Question: EXPECTED INFLATION FOR THE NEXT 5 YEARS WILL AVERAGE 5% PER YEAR. YOU HAVE $100,000 TO MAKE A LONG-TERM PASSIVE INVESTMENT (THAT WILL GENERATE RENTAL/PASSIVE

EXPECTED INFLATION FOR THE NEXT 5 YEARS WILL AVERAGE 5% PER YEAR. YOU HAVE $100,000 TO MAKE A LONG-TERM PASSIVE INVESTMENT (THAT WILL GENERATE RENTAL/PASSIVE INCOME).
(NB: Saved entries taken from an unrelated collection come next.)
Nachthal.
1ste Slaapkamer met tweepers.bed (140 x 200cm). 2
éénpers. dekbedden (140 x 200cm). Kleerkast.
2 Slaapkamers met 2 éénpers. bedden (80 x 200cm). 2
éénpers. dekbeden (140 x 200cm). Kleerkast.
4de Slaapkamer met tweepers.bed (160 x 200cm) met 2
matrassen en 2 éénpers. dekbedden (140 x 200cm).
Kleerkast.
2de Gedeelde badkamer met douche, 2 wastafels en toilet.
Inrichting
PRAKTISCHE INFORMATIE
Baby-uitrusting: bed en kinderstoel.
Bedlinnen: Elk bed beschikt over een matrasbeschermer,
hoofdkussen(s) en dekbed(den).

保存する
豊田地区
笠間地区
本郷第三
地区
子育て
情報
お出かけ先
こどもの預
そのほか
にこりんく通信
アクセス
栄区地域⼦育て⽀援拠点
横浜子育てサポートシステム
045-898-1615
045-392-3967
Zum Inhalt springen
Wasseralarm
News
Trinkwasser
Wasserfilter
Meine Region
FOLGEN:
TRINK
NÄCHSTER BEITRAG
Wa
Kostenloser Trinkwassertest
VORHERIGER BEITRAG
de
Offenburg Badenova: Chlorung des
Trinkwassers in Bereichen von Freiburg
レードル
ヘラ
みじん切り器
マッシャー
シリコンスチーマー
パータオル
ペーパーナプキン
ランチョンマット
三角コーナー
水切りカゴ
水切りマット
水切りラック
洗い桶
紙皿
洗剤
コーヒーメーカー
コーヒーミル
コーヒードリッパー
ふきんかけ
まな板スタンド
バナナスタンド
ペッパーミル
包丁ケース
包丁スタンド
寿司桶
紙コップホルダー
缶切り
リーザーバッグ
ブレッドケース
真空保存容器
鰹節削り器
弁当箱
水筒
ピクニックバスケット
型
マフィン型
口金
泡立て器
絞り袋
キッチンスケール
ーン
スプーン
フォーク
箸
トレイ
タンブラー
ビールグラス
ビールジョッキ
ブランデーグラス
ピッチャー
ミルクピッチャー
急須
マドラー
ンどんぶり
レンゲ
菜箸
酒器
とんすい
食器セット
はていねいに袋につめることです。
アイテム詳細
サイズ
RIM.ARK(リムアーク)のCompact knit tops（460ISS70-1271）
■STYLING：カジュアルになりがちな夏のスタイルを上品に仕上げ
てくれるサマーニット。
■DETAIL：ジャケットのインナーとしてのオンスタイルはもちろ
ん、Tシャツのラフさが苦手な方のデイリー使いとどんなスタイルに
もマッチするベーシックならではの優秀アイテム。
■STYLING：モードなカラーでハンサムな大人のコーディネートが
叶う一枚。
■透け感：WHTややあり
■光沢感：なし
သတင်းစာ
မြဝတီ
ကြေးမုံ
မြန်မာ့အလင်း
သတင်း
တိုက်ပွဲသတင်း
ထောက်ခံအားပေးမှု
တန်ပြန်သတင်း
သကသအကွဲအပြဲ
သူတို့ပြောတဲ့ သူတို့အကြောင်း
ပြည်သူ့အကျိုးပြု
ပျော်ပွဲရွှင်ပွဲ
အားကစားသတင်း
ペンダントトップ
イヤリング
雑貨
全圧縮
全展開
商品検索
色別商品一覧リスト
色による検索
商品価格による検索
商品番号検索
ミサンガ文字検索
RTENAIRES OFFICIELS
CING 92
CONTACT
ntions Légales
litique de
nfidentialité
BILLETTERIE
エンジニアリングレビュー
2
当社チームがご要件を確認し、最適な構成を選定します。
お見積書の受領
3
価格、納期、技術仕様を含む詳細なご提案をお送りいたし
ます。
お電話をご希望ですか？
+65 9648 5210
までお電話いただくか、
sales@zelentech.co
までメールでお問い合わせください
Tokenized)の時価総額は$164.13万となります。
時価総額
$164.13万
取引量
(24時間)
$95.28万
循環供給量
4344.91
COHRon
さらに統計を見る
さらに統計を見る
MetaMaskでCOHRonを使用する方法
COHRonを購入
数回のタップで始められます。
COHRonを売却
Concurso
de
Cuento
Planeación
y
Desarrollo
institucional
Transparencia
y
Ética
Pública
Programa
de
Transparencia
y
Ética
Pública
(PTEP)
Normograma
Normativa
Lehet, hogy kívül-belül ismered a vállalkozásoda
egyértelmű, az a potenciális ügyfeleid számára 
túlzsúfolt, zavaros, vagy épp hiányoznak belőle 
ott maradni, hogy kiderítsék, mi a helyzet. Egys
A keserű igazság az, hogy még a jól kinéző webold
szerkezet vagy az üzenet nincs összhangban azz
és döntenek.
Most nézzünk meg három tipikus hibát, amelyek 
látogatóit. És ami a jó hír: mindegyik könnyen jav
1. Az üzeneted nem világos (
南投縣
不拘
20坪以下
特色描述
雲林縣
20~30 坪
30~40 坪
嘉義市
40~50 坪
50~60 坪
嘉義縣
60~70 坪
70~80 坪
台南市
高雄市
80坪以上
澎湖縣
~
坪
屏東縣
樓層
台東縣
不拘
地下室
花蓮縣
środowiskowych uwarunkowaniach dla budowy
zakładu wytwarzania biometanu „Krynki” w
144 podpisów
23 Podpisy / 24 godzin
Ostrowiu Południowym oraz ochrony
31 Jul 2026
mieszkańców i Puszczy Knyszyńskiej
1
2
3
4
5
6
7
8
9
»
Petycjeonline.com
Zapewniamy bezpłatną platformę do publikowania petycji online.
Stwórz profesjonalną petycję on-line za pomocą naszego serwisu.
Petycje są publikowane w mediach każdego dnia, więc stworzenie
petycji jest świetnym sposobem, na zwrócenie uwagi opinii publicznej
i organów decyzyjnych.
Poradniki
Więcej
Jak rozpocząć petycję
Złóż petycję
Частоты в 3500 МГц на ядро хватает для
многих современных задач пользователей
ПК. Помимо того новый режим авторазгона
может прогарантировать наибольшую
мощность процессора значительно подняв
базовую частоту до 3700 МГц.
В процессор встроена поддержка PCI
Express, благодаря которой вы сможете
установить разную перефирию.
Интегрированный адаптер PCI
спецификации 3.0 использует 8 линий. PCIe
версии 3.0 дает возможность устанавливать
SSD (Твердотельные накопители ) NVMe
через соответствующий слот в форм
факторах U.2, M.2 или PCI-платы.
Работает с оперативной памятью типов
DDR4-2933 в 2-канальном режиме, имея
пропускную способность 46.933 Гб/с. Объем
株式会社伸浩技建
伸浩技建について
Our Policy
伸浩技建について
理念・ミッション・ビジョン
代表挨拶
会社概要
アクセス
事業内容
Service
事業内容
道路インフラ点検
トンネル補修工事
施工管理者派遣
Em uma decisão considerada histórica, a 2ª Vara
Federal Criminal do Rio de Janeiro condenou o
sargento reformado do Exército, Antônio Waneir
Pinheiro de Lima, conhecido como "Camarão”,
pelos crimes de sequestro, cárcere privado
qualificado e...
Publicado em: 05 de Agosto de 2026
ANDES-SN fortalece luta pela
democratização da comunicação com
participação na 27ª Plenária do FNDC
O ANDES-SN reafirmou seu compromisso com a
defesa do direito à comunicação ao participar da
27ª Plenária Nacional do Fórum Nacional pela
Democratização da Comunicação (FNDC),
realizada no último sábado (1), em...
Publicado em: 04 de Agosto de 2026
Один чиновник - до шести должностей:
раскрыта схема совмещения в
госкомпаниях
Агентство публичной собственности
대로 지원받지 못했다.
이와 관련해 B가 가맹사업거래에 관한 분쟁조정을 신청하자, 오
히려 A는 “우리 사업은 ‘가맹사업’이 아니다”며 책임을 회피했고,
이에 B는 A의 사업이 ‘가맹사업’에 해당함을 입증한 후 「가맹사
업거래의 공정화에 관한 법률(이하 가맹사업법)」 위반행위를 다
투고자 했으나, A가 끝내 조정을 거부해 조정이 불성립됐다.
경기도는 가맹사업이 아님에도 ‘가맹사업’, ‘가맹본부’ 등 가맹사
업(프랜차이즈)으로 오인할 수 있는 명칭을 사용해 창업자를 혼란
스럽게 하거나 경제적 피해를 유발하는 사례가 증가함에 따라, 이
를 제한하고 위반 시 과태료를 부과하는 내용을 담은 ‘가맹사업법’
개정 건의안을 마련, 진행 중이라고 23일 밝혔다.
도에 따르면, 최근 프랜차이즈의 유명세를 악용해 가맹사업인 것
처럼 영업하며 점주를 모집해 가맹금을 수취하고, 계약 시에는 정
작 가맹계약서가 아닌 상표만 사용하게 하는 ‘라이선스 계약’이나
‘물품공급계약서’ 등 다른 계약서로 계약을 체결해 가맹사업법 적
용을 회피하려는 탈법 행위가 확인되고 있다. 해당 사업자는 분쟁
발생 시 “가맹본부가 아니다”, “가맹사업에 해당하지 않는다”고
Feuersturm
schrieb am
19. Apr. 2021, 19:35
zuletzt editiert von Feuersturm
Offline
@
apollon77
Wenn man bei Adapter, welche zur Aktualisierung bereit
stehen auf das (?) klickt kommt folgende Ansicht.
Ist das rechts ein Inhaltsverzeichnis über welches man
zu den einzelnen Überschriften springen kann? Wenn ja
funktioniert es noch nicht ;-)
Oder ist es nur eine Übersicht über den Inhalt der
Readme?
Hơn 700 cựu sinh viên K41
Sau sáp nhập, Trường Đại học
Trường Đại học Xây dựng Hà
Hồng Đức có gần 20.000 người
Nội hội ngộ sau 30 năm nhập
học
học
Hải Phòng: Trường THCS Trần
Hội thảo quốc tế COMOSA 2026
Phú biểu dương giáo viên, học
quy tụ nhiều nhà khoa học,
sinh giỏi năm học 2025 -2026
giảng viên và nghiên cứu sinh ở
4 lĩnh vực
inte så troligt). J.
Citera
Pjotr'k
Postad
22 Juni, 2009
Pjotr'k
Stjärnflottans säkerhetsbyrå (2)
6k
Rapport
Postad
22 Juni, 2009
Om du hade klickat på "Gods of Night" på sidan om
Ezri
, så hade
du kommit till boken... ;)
YOU ARE CONSIDERING THE FOLLOWING OPTIONS: 1) BONDS, NOMINAL VALUE $100,000, COUPON INCOME 6% PER YEAR (NO COMPOUND INTEREST) 2) BANK DEPOSIT, RATE 5%, (WITH COMPOUND INTEREST) 3) CORPORATE PREFERRED SHARES. EXPECTED DIVIDENDS ARE 1.5% PER YEAR OF THE MARKET PRICE, WITHOUT REINVESTMENT. STOCKS ARE EXPECTED TO RISE IN VALUE FASTER THAN INFLATION; THEIR NOMINAL GROWTH WILL AVERAGE +7% PER YEAR 4) REAL ESTATE FOR RENT. RENTAL INCOME AFTER TAXES WILL BE 3.5% OF REAL ESTATE MARKET VALUE PER ANNUM, WITHOUT REINVESTMENT. THE MARKET PRICE OF REAL ESTATE ITSELF WILL GROW AT THE LEVEL OF INFLATION.

IT IS ASSUMED THAT ALL THESE INVESTMENT OPTIONS HAVE LOW RISKS. PLEASE CALCULATE: A) THE TOTAL ACCUMULATED INFLATION OVER 5 YEARS; B) ACCUMULATED FUTURE VALUE FOR EACH INSTRUMENT, NOMINAL, IN FIVE YEARS; C) PRESENT REAL VALUE FOR EACH INSTRUMENT, ADJUSTED TO INFLATION (ACCUMULATED FV/ INFLATION); D) WHICH INVESTMENT INSTRUMENT GIVES THE BEST REAL RETURN OVER 5 YEARS? E) FOR EACH INVESTMENT CALCULATE EFFECTIVE RATE, ADJUSTED TO INFLATION, TO MAKE IT COMPARABLE WITH COMPOUNDED INTEREST RATE OF A BANK DEPOSIT (USE GEOMEAN OF REAL ROI) F) IF YOU USE 100% LEVERAGE (LOAN) FOR INVESTMENT, THAT IS, IN THE AMOUNT OF 100,000, WHICH MUST BE RETURNED AFTER 5 YEARS, AND INTEREST ON IT IS PAID SIMPLE, 5% PER YEAR, WHICH OF THE INVESTMENT INSTRUMENTS REMAINS PROFITABLE FOR YOU?